# best way to build topline to a horse not in work??



## buddy's mummy (20 November 2013)

as title?? any miracle feeds..he is fine condition wise but lacking topline/muscle.


----------



## RaynerK (20 November 2013)

Blue chip, always does the trick.


----------



## lannerch (20 November 2013)

You can't build muscle just by feeding ..... Any feed sorry


----------



## McCauley (21 November 2013)

Can i ask Why you want to 'build topline' on a horse that not in work??


----------



## xgemmax (21 November 2013)

'Topline' is muscle, so the only way to build it up is by working the horse. If you 'feed for topline' then it will just be fat and not muscle!


----------



## hnmisty (21 November 2013)

xgemmax said:



			'Topline' is muscle, so the only way to build it up is by working the horse. If you 'feed for topline' then it will just be fat and not muscle! 

Click to expand...

You mean I can't feed Barry something to make him fit enough to get round Badminton next year? Damn


----------



## dianchi (21 November 2013)

RaynerK said:



			Blue chip, always does the trick.
		
Click to expand...

Actually blue chips trick is to put water on top on muscle to give the appearance of bigger muscles.

Only work can build up muscle!


----------



## Buddy'sMum (21 November 2013)

xgemmax said:



			'Topline' is muscle, so the only way to build it up is by working the horse. If you 'feed for topline' then it will just be fat and not muscle! 

Click to expand...

^this^ 
but in fairness, how many ads for feeds do you see which claim to improve topline? So no wonder people think you can feed for topline.

OP - lots of carrot stretches will help.


----------



## Archie73 (21 November 2013)

Turn out on a hill?


----------



## RaynerK (21 November 2013)

* Provided data
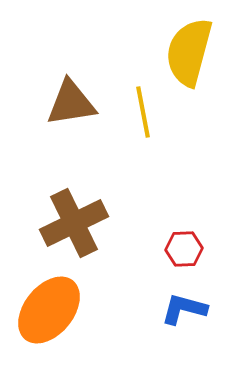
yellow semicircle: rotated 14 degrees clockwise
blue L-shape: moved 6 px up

* Required task 1
Copy the stretch of the topline thread from "## dianchi (21" through "build up muscle!", changing "water" to "fluid".
* Required task 2
Continue the topline thread from where it stops.
None of the lines are needed.

* Reply 1
## dianchi (21 November 2013)

RaynerK said:



			Blue chip, always does the trick.
		
Click to expand...

Actually blue chips trick is to put fluid on top on muscle to give the appearance of bigger muscles.

Only work can build up muscle!

* Reply 2
dianchi said:



			Actually blue chips trick is to put water on top on muscle to give the appearance of bigger muscles.

Only work can build up muscle!
		
Click to expand...

I understand that only work can build real muscle but care to expand on the first bit? I wasn't aware Bluechip caused water retention??


----------



## buddy's mummy (25 November 2013)

he is lame so on bute trial with vet at mo so only light hacking work...and as I am working going to work in dark and finish in dark - he doesnt get worked during the week only gets ridden 2 days a week..so need to build some topline..could poss do some lungeing I guess....


----------



## JillA (25 November 2013)

I'm watching this with interest because I have a chicken and egg situation - Reg doesn't have enough top line to wear a saddle, although after several weeks on good grass (from September onwards) he has now covered his ribs really well - and isn't hungry because he doesn't clean up his feeds in one sitting, takes 2. So how to build that muscle without riding, and with very little time to lunge or long rein? Is it possible or does he remain a field ornament until the spring.


----------



## buddy's mummy (25 November 2013)

buds is looking to be a field ornament til spring!


----------



## Lucky Lady (25 November 2013)

Product called muscle mass is brilliant and when you get to your desired condition just need to manage it. I feed Sarazens, good quality feed.


----------



## chestnut cob (25 November 2013)

JillA said:



			I'm watching this with interest because I have a chicken and egg situation - Reg doesn't have enough top line to wear a saddle, although after several weeks on good grass (from September onwards) he has now covered his ribs really well - and isn't hungry because he doesn't clean up his feeds in one sitting, takes 2. So how to build that muscle without riding, and with very little time to lunge or long rein? Is it possible or does he remain a field ornament until the spring.
		
Click to expand...

Could he be hungry but not liking his feed enough?  Monty was like that - always hungry but he detested the Simple Systems feed I gave him.  Would kick over the bucket in disgust and walk away.  Put him back onto a ready-made feed (Safe & Sound), and he'd eat it up in a moment.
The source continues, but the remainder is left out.